* ASSIGNMENT *
Copy out the lines below word for word, but leave the pictures out.

---+---

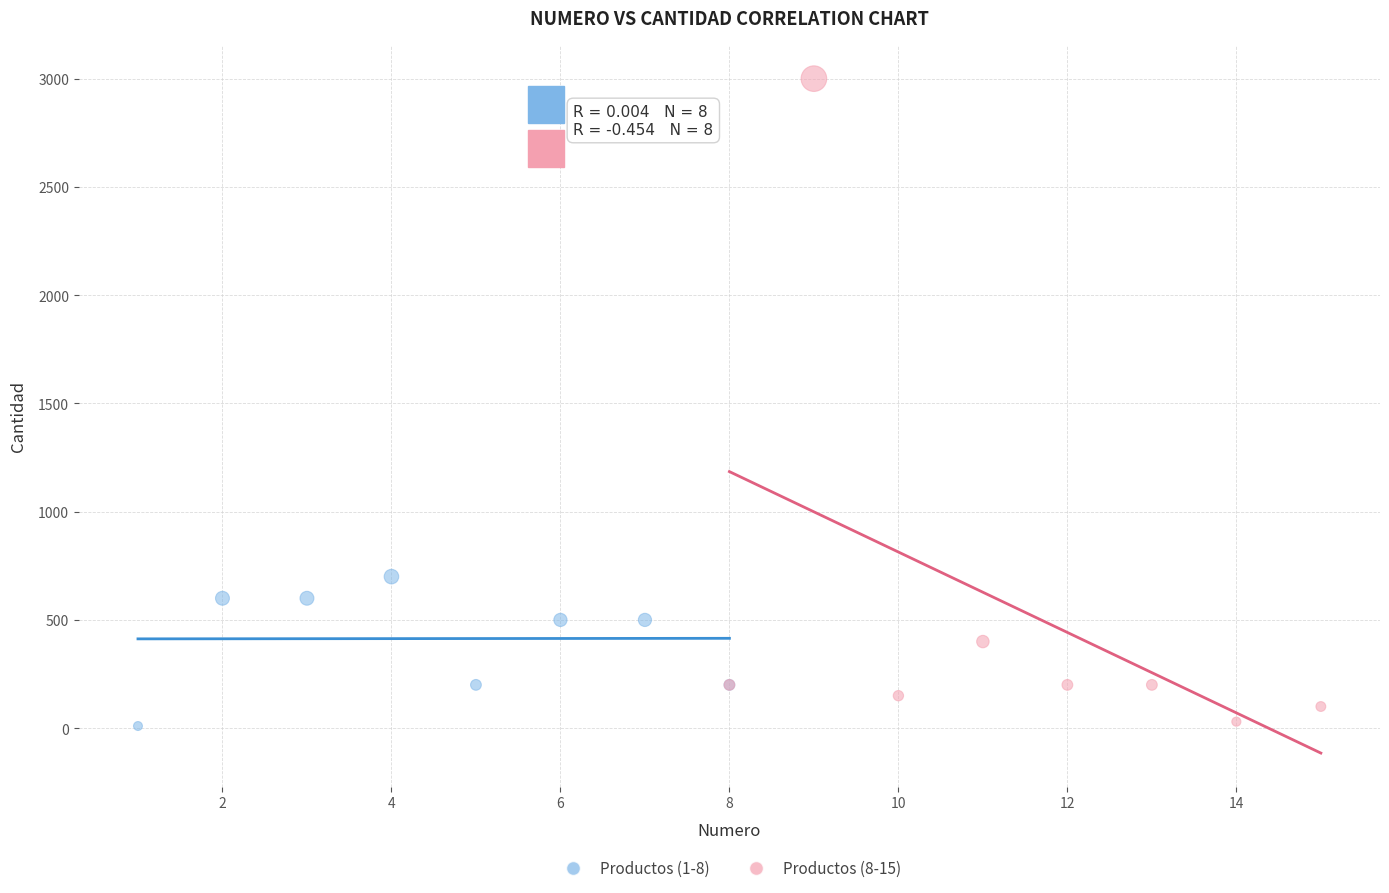

Which series reaches the maximum Y coordinate?

Productos (8-15)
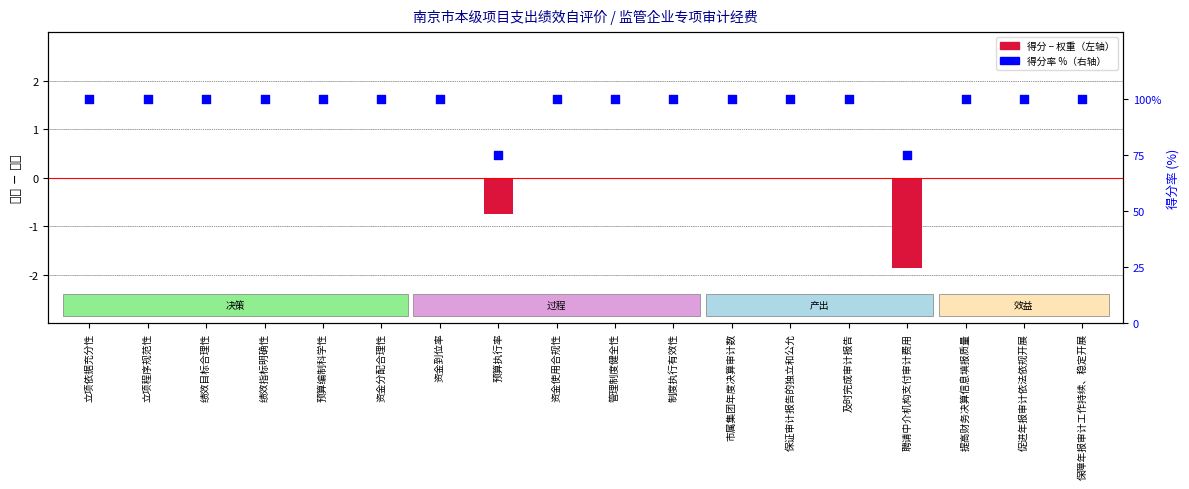

What is the total value across all series at 资金使用合规性?

100.0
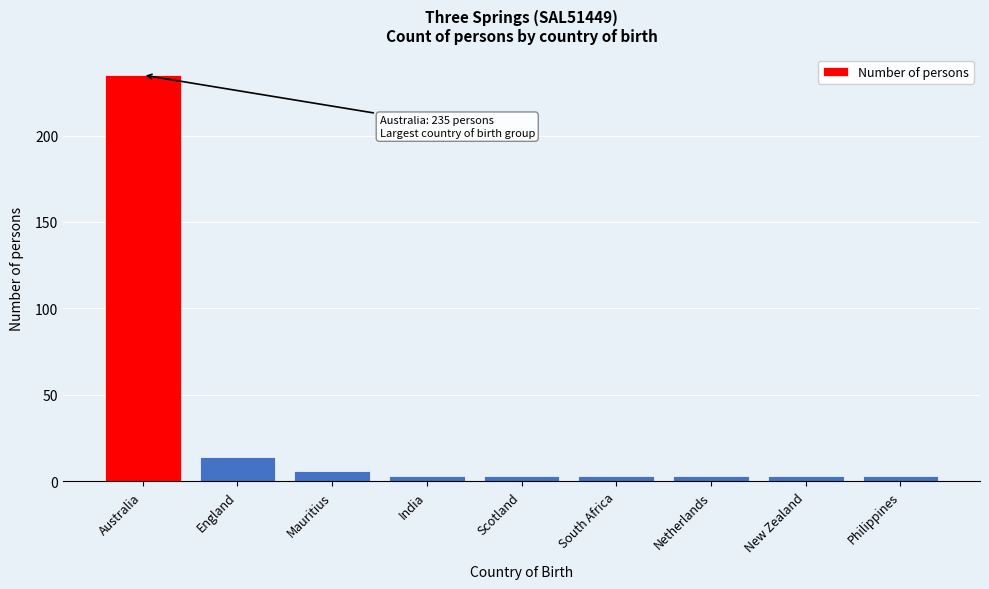

Reading right to left, list all the values displayed in this chart.

Philippines=3	New Zealand=3	Netherlands=3	South Africa=3	Scotland=3	India=3	Mauritius=6	England=14	Australia=235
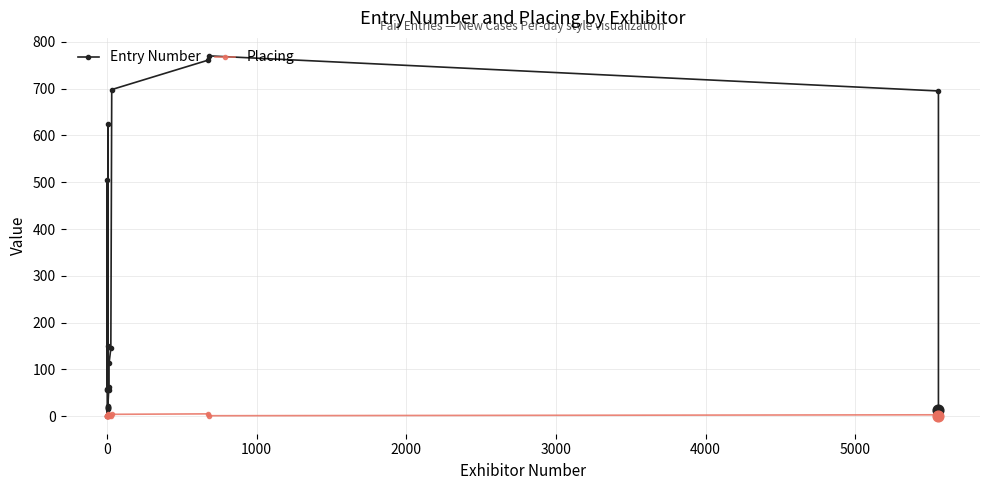

Which series reaches the maximum Y coordinate?

Entry Number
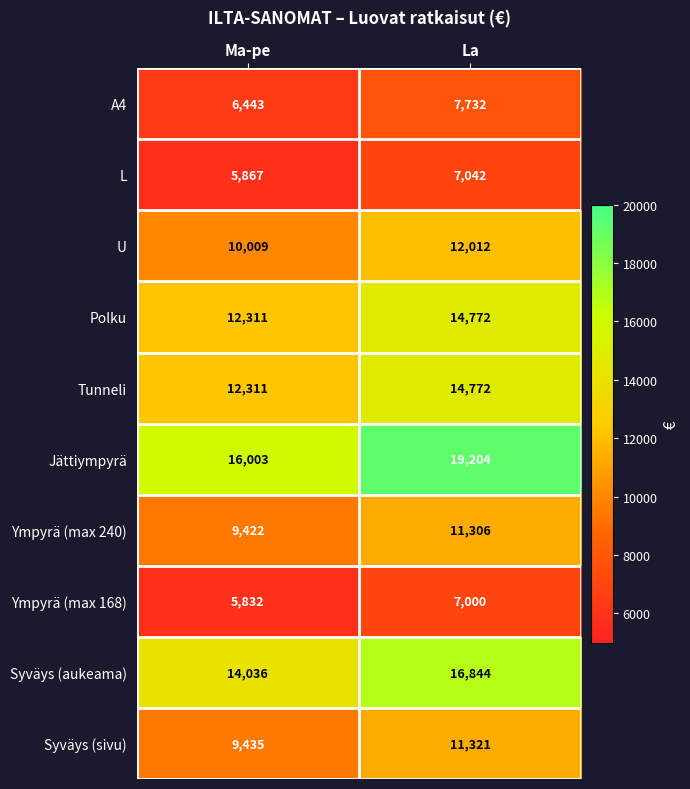

The value of Syväys (aukeama) at La is 16844. True or false?

True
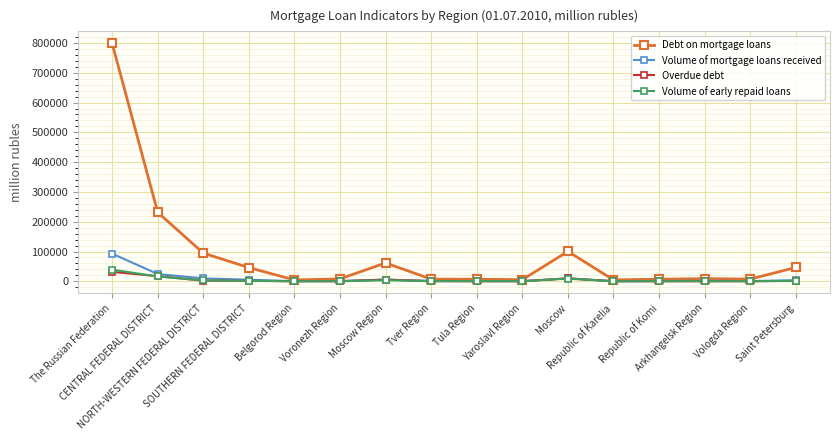

How many lines are shown in the chart?

4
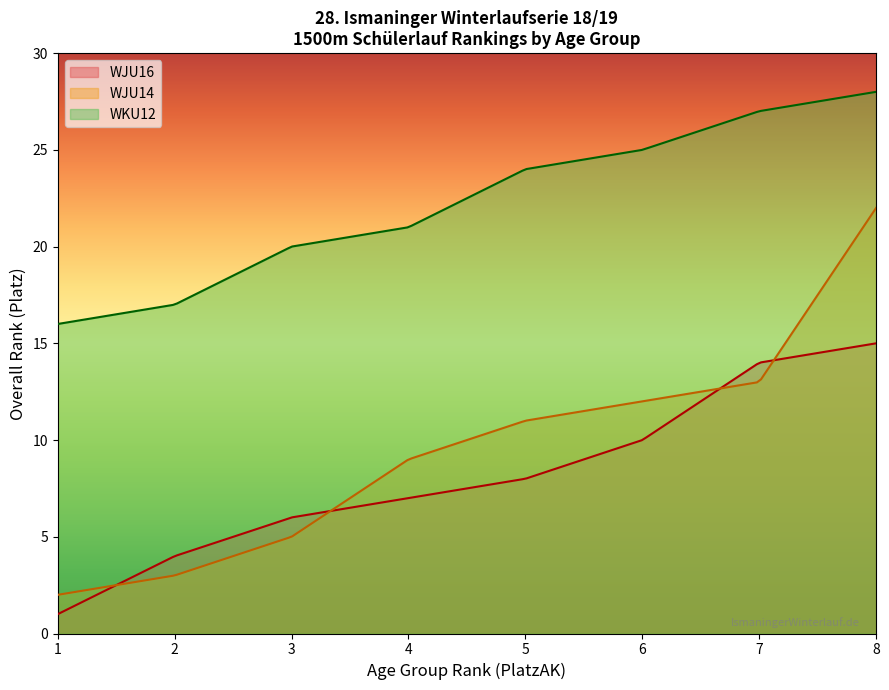

True or false: WKU12 and WJU14 cross at least once.

False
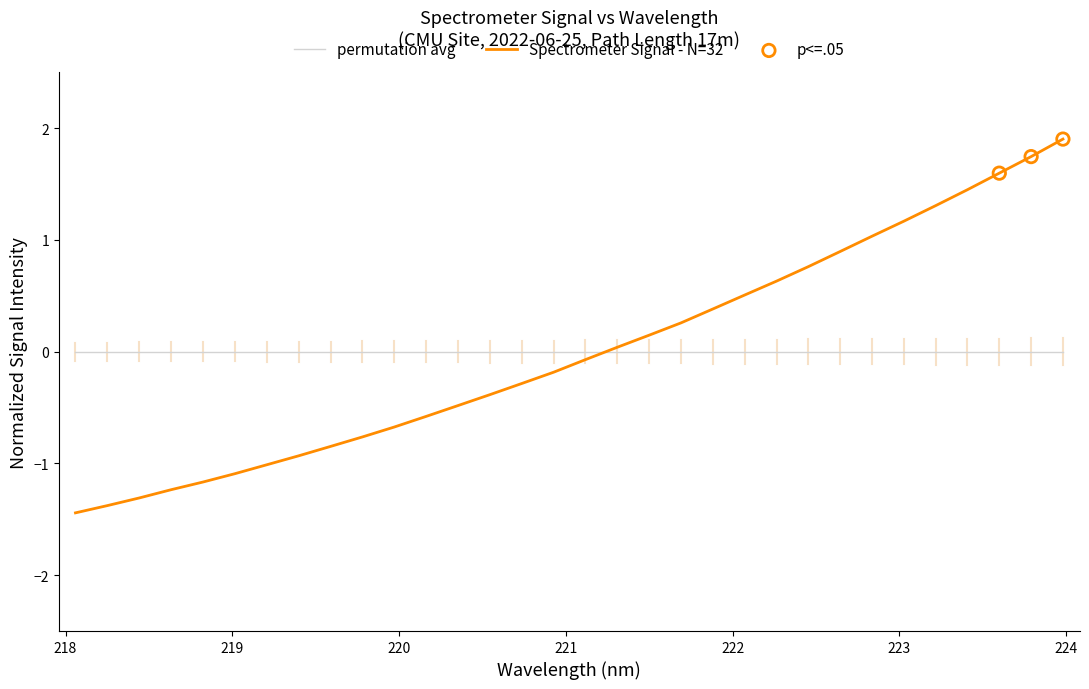

Which series has the widest spread of values?

Spectrometer Signal - N=32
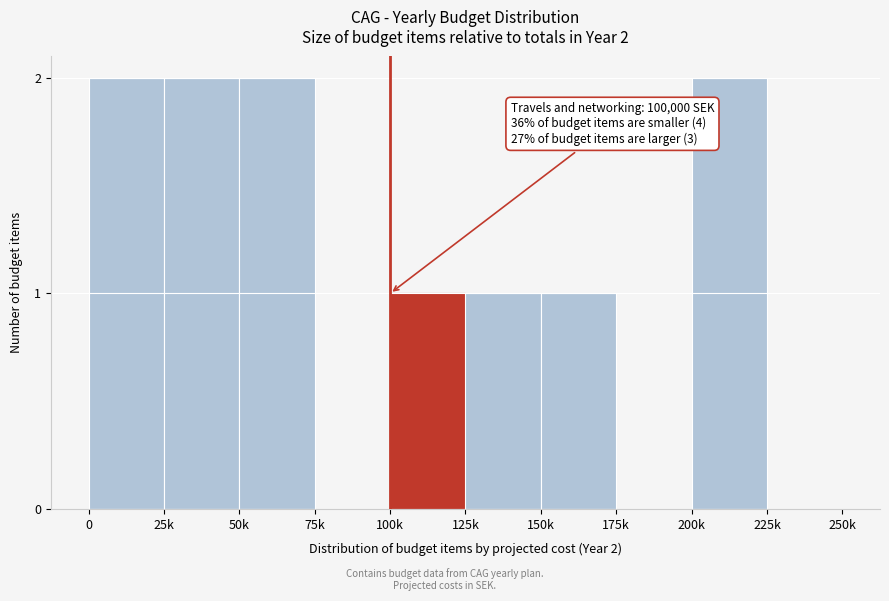

Reading left to right, list all the values displayed in this chart.

0=2	25k=2	50k=2	75k=0	100k=1	125k=1	150k=1	175k=0	200k=2	225k=0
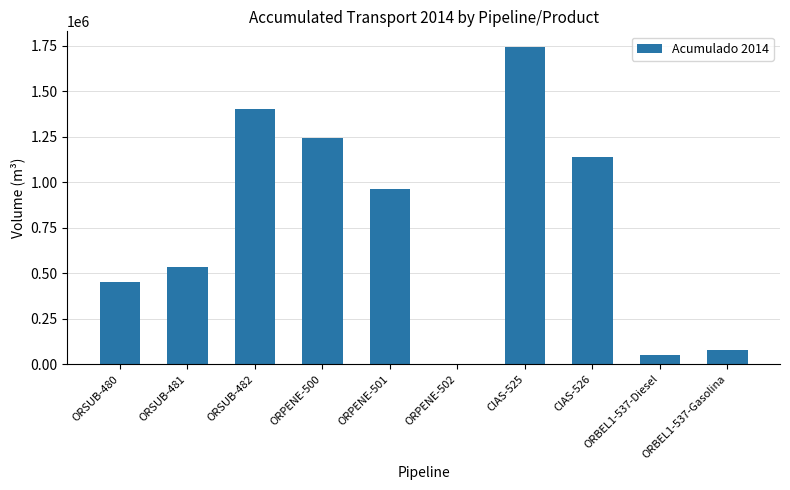

Where is the data nearest to the value 870631?

ORPENE-501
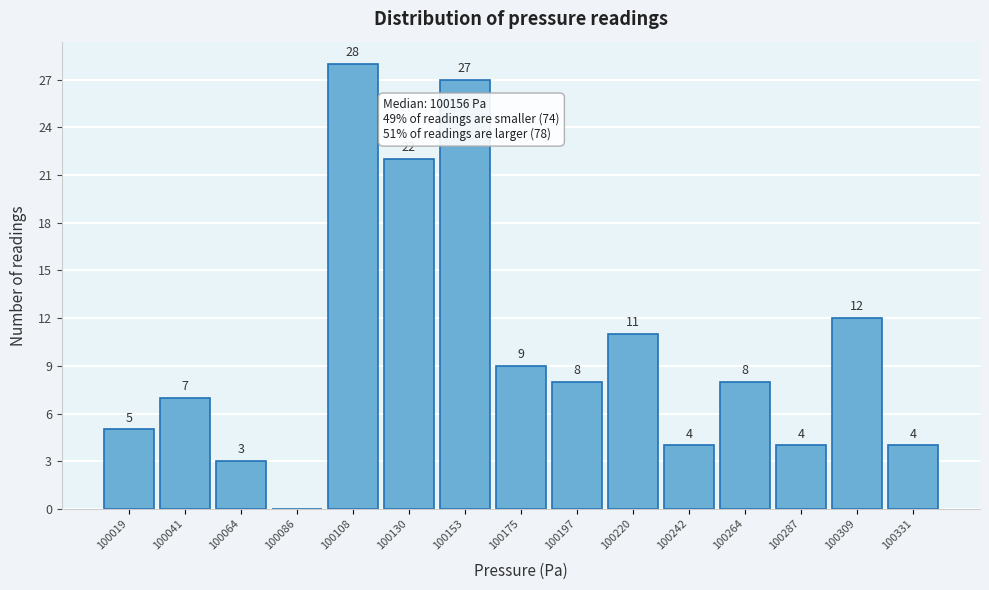

Reading right to left, list all the values displayed in this chart.

100331=4	100309=12	100287=4	100264=8	100242=4	100220=11	100197=8	100175=9	100153=27	100130=22	100108=28	100086=0	100064=3	100041=7	100019=5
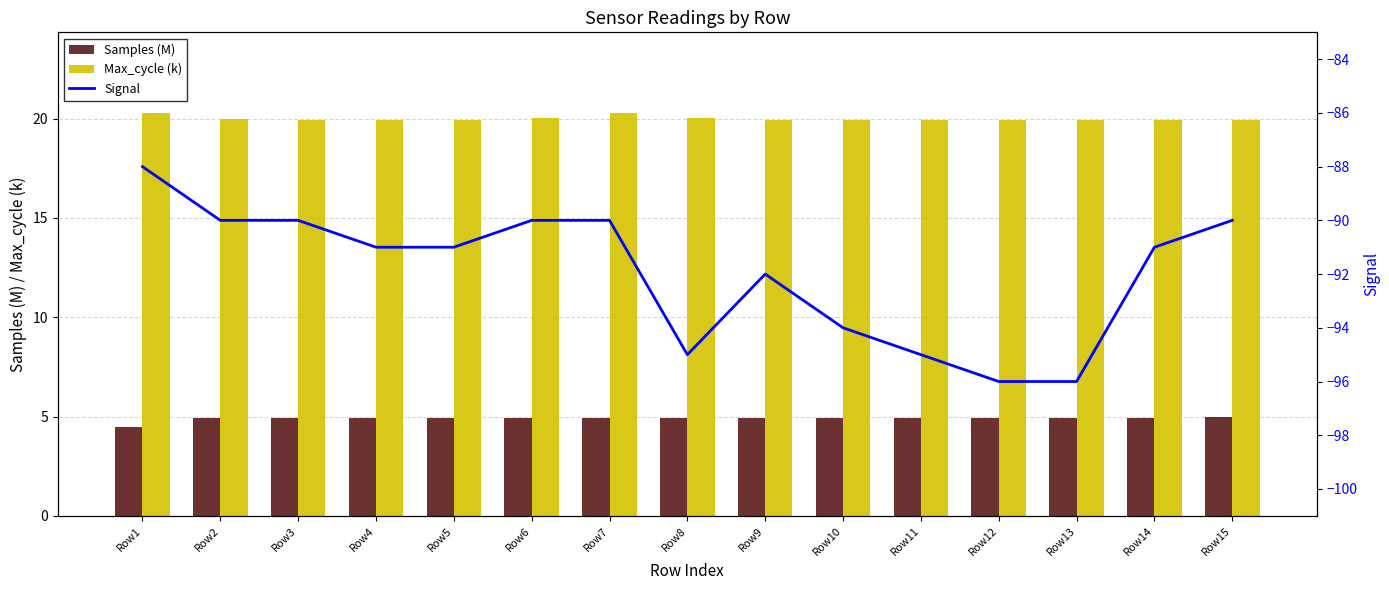

At how many categories does at least one series exceed -29?

15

---+---

* TASK RESPONSE *
Which series reaches the maximum Y coordinate?

Productos (8-15)

What is the total value across all series at 资金使用合规性?

100.0

Reading right to left, list all the values displayed in this chart.

Philippines=3	New Zealand=3	Netherlands=3	South Africa=3	Scotland=3	India=3	Mauritius=6	England=14	Australia=235

Which series reaches the maximum Y coordinate?

Entry Number

The value of Syväys (aukeama) at La is 16844. True or false?

True

How many lines are shown in the chart?

4

True or false: WKU12 and WJU14 cross at least once.

False

Which series has the widest spread of values?

Spectrometer Signal - N=32

Reading left to right, list all the values displayed in this chart.

0=2	25k=2	50k=2	75k=0	100k=1	125k=1	150k=1	175k=0	200k=2	225k=0

Where is the data nearest to the value 870631?

ORPENE-501

Reading right to left, list all the values displayed in this chart.

100331=4	100309=12	100287=4	100264=8	100242=4	100220=11	100197=8	100175=9	100153=27	100130=22	100108=28	100086=0	100064=3	100041=7	100019=5

At how many categories does at least one series exceed -29?

15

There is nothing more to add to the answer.